● **Task requirements**
Scan the records for "eloquent" and copy each line that contains it.

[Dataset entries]
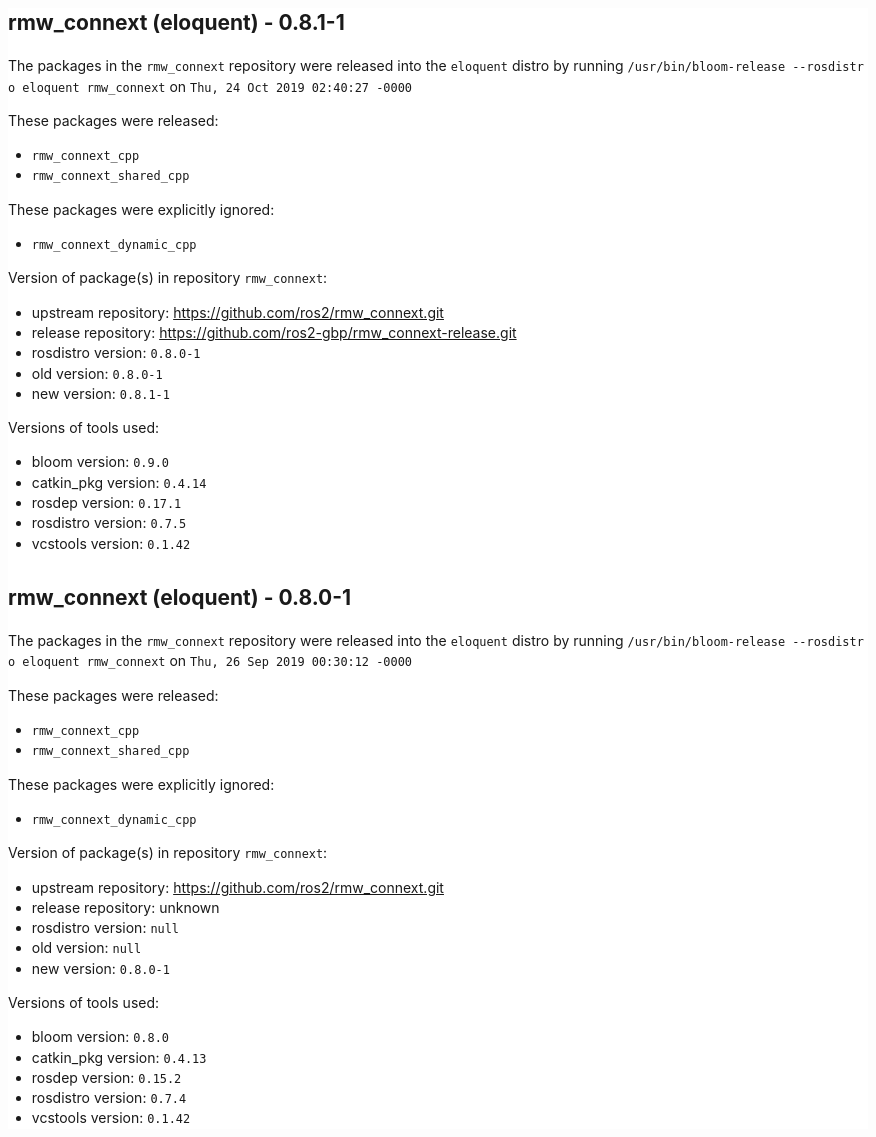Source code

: 
## rmw_connext (eloquent) - 0.8.1-1

The packages in the `rmw_connext` repository were released into the `eloquent` distro by running `/usr/bin/bloom-release --rosdistro eloquent rmw_connext` on `Thu, 24 Oct 2019 02:40:27 -0000`

These packages were released:
- `rmw_connext_cpp`
- `rmw_connext_shared_cpp`

These packages were explicitly ignored:
- `rmw_connext_dynamic_cpp`

Version of package(s) in repository `rmw_connext`:

- upstream repository: https://github.com/ros2/rmw_connext.git
- release repository: https://github.com/ros2-gbp/rmw_connext-release.git
- rosdistro version: `0.8.0-1`
- old version: `0.8.0-1`
- new version: `0.8.1-1`

Versions of tools used:

- bloom version: `0.9.0`
- catkin_pkg version: `0.4.14`
- rosdep version: `0.17.1`
- rosdistro version: `0.7.5`
- vcstools version: `0.1.42`


## rmw_connext (eloquent) - 0.8.0-1

The packages in the `rmw_connext` repository were released into the `eloquent` distro by running `/usr/bin/bloom-release --rosdistro eloquent rmw_connext` on `Thu, 26 Sep 2019 00:30:12 -0000`

These packages were released:
- `rmw_connext_cpp`
- `rmw_connext_shared_cpp`

These packages were explicitly ignored:
- `rmw_connext_dynamic_cpp`

Version of package(s) in repository `rmw_connext`:

- upstream repository: https://github.com/ros2/rmw_connext.git
- release repository: unknown
- rosdistro version: `null`
- old version: `null`
- new version: `0.8.0-1`

Versions of tools used:

- bloom version: `0.8.0`
- catkin_pkg version: `0.4.13`
- rosdep version: `0.15.2`
- rosdistro version: `0.7.4`
- vcstools version: `0.1.42`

● **Task response**
## rmw_connext (eloquent) - 0.8.1-1
The packages in the `rmw_connext` repository were released into the `eloquent` distro by running `/usr/bin/bloom-release --rosdistro eloquent rmw_connext` on `Thu, 24 Oct 2019 02:40:27 -0000`
## rmw_connext (eloquent) - 0.8.0-1
The packages in the `rmw_connext` repository were released into the `eloquent` distro by running `/usr/bin/bloom-release --rosdistro eloquent rmw_connext` on `Thu, 26 Sep 2019 00:30:12 -0000`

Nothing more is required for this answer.